“Desejo liberdade. / Disciplina / Desejo voo. / Caminho / Desejo fuga. / Música”
(Da distração, p. 16)

🍃 Poemas-bússola para uma travessia afetiva
Luzia Costa Becker apresenta em Tratadinhos Poéticos uma coleção de pequenas epifanias líricas: textos breves, mas carregados de pensamento, sensibilidade e sopros filosóficos. A autora nomeia cada poema como se fosse uma entrada de dicionário afetivo — Da inspiração, Da alteridade, Do autoamor, Da procrastinação, Do nascimento… —, como se reorganizasse o mundo a partir da palavra.
Não à toa, a estrutura do livro lembra um manual de sentimentos em estado bruto, onde o leitor é guiado por pequenas revelações que, mais do que respostas, oferecem frestas de entendimento sobre a vida cotidiana e suas contradições.

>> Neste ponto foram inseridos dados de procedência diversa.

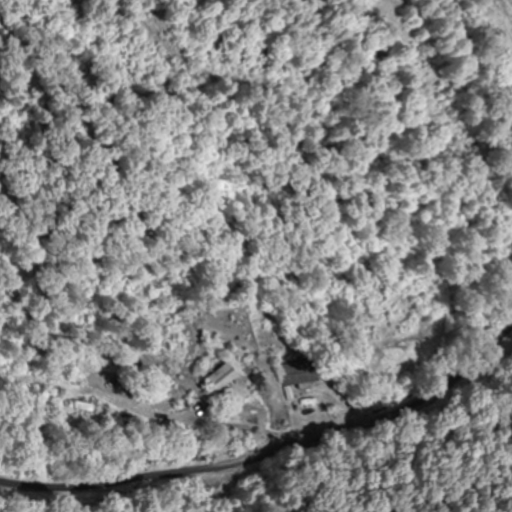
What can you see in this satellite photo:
building: (295, 376)
building: (215, 379)
road: (410, 404)
building: (77, 407)
road: (403, 456)
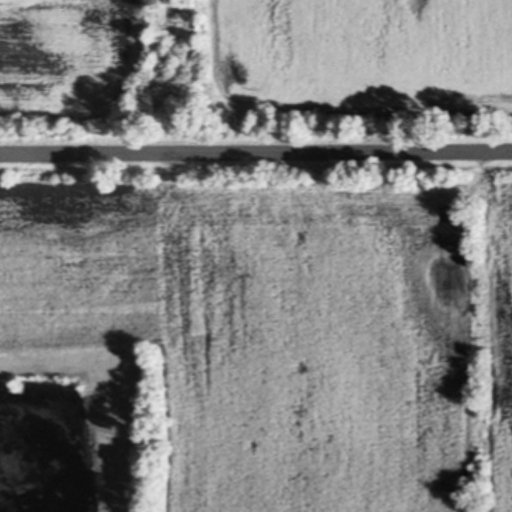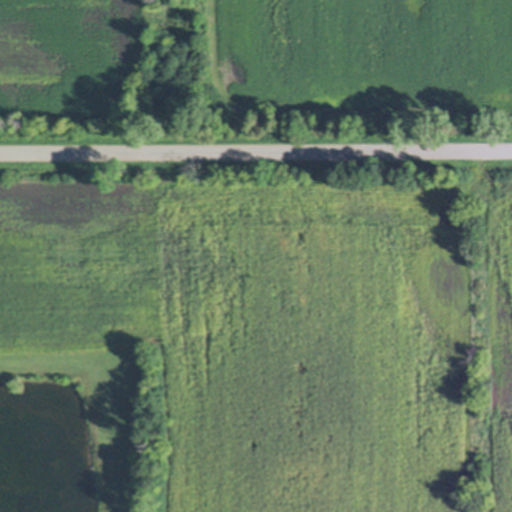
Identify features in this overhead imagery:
building: (202, 16)
road: (256, 153)
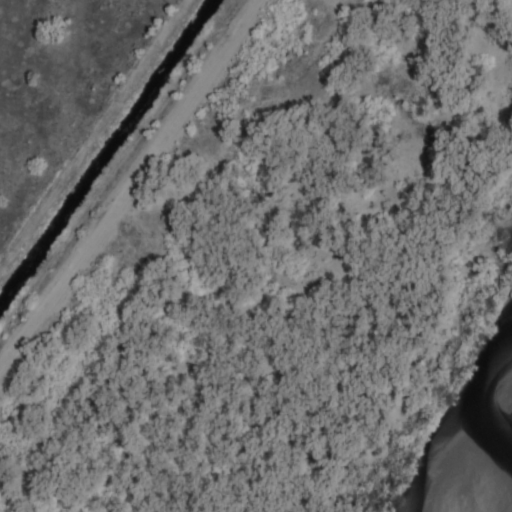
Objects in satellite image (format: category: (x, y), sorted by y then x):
river: (505, 498)
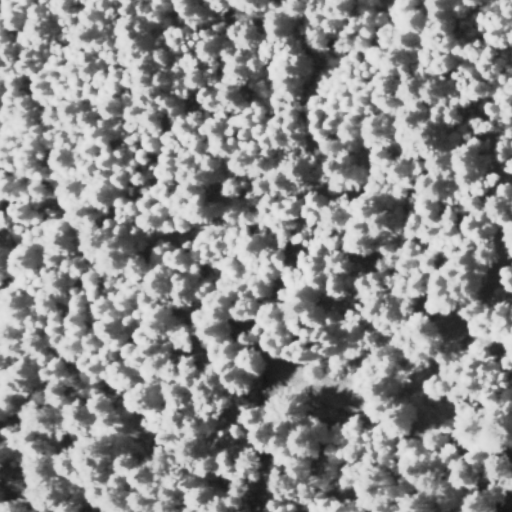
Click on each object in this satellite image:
road: (192, 287)
road: (451, 491)
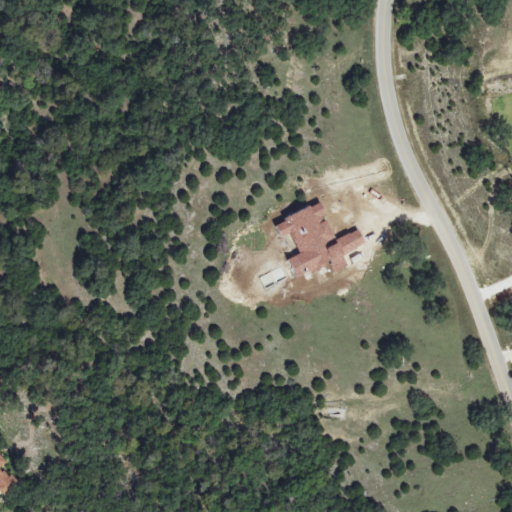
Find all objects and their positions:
road: (428, 209)
road: (491, 287)
building: (4, 480)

🌀 Forma e estilo: minimalismo com densidade
Dividido em três partes — A potência dos afetos, Incontingências congruentes e Pessoas e devires —, o livro oferece uma poética que investe na concisão e na clareza, sem abrir mão da profundidade. Os poemas dialogam com a tradição da poesia reflexiva contemporânea, mas também incorporam certa musicalidade interior, como se fossem ecos de conversas íntimas entre a autora e ela mesma.
Há uma cadência ritmada na forma como Luzia escreve. Seus poemas se estruturam com silêncios e pausas que funcionam como respiros de pensamento. Em Da lucidez (p. 17), ela afirma:
“Meus olhos / viram muitas coisas. / Minha mente / registrou três vezes mais.”

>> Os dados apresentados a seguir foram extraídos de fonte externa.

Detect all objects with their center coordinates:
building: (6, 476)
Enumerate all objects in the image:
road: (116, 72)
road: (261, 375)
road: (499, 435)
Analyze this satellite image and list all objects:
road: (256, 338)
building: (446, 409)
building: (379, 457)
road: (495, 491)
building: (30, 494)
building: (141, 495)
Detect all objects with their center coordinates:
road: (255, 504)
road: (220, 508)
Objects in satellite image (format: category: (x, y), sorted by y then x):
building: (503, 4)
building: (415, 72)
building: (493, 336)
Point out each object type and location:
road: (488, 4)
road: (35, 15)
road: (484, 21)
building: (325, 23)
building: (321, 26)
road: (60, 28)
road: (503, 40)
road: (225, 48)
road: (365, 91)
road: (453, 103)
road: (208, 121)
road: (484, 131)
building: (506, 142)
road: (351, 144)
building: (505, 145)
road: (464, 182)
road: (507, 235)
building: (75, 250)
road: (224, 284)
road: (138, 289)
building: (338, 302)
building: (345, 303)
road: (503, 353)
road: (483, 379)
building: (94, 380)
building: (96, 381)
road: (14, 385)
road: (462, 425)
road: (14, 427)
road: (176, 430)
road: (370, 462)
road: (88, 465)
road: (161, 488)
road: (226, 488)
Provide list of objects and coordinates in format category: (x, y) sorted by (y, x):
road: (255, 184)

Essa ideia de excesso interno, de mundo refletido para dentro, é recorrente na obra — como se cada poema fosse um convite à introspecção.
🌿 Filosofia cotidiana: entre alteridade e desejo
Luzia Costa Becker é filósofa de ofício e poeta por vocação — e essa dupla identidade transparece nitidamente em sua escrita. Os poemas não são apenas sensíveis, mas pensantes. Ela transforma conceitos abstratos como “alteridade”, “transe”, “descompasso” e “futuro” em matéria sensível e poética.
Em Da alteridade do sol de Berlim (p. 22), por exemplo, ela articula fronteira, identidade e pertencimento numa narrativa lírica sobre viver entre mundos:
“Na geografia do ser, / fronteiras imaginárias vão moldando as identidades […] / O não lugar torna-se lugar de alteridades.”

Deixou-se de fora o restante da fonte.